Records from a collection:

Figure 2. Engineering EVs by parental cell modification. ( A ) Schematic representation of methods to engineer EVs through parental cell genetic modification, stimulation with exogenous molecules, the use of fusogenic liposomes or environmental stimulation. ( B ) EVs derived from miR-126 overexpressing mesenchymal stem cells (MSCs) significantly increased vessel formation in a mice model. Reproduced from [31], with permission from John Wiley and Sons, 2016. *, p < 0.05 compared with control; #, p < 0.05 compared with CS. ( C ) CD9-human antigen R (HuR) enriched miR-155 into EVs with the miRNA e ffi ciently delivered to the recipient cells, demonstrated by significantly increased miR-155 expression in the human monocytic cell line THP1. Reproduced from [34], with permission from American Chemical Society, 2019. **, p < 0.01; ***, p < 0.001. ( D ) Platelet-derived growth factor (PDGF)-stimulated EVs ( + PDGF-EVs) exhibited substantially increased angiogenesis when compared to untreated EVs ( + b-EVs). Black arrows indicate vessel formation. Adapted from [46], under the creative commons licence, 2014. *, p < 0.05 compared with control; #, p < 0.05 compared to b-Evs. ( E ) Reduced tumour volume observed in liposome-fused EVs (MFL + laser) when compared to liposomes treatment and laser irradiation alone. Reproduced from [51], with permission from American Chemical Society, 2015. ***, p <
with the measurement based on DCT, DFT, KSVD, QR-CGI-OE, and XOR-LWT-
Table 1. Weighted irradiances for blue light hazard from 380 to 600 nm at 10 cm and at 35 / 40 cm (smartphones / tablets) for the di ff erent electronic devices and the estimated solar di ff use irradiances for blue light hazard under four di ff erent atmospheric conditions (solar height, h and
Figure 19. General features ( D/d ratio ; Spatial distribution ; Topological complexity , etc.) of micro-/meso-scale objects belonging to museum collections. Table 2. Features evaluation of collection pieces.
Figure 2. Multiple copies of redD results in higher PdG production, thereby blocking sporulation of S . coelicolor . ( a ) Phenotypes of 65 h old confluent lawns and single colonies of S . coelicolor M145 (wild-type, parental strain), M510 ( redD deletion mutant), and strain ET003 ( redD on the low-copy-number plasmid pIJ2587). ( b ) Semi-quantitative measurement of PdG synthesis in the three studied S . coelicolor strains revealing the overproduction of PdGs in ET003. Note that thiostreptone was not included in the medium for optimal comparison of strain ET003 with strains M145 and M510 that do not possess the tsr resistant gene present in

PROBLEM TO WORK ON:
All of the data above should be transcribed exactly.

ANSWER TO THE EXERCISE:
Figure 2. Engineering EVs by parental cell modification. ( A ) Schematic representation of methods to engineer EVs through parental cell genetic modification, stimulation with exogenous molecules, the use of fusogenic liposomes or environmental stimulation. ( B ) EVs derived from miR-126 overexpressing mesenchymal stem cells (MSCs) significantly increased vessel formation in a mice model. Reproduced from [31], with permission from John Wiley and Sons, 2016. *, p < 0.05 compared with control; #, p < 0.05 compared with CS. ( C ) CD9-human antigen R (HuR) enriched miR-155 into EVs with the miRNA e ffi ciently delivered to the recipient cells, demonstrated by significantly increased miR-155 expression in the human monocytic cell line THP1. Reproduced from [34], with permission from American Chemical Society, 2019. **, p < 0.01; ***, p < 0.001. ( D ) Platelet-derived growth factor (PDGF)-stimulated EVs ( + PDGF-EVs) exhibited substantially increased angiogenesis when compared to untreated EVs ( + b-EVs). Black arrows indicate vessel formation. Adapted from [46], under the creative commons licence, 2014. *, p < 0.05 compared with control; #, p < 0.05 compared to b-Evs. ( E ) Reduced tumour volume observed in liposome-fused EVs (MFL + laser) when compared to liposomes treatment and laser irradiation alone. Reproduced from [51], with permission from American Chemical Society, 2015. ***, p <
with the measurement based on DCT, DFT, KSVD, QR-CGI-OE, and XOR-LWT-
Table 1. Weighted irradiances for blue light hazard from 380 to 600 nm at 10 cm and at 35 / 40 cm (smartphones / tablets) for the di ff erent electronic devices and the estimated solar di ff use irradiances for blue light hazard under four di ff erent atmospheric conditions (solar height, h and
Figure 19. General features ( D/d ratio ; Spatial distribution ; Topological complexity , etc.) of micro-/meso-scale objects belonging to museum collections. Table 2. Features evaluation of collection pieces.
Figure 2. Multiple copies of redD results in higher PdG production, thereby blocking sporulation of S . coelicolor . ( a ) Phenotypes of 65 h old confluent lawns and single colonies of S . coelicolor M145 (wild-type, parental strain), M510 ( redD deletion mutant), and strain ET003 ( redD on the low-copy-number plasmid pIJ2587). ( b ) Semi-quantitative measurement of PdG synthesis in the three studied S . coelicolor strains revealing the overproduction of PdGs in ET003. Note that thiostreptone was not included in the medium for optimal comparison of strain ET003 with strains M145 and M510 that do not possess the tsr resistant gene present in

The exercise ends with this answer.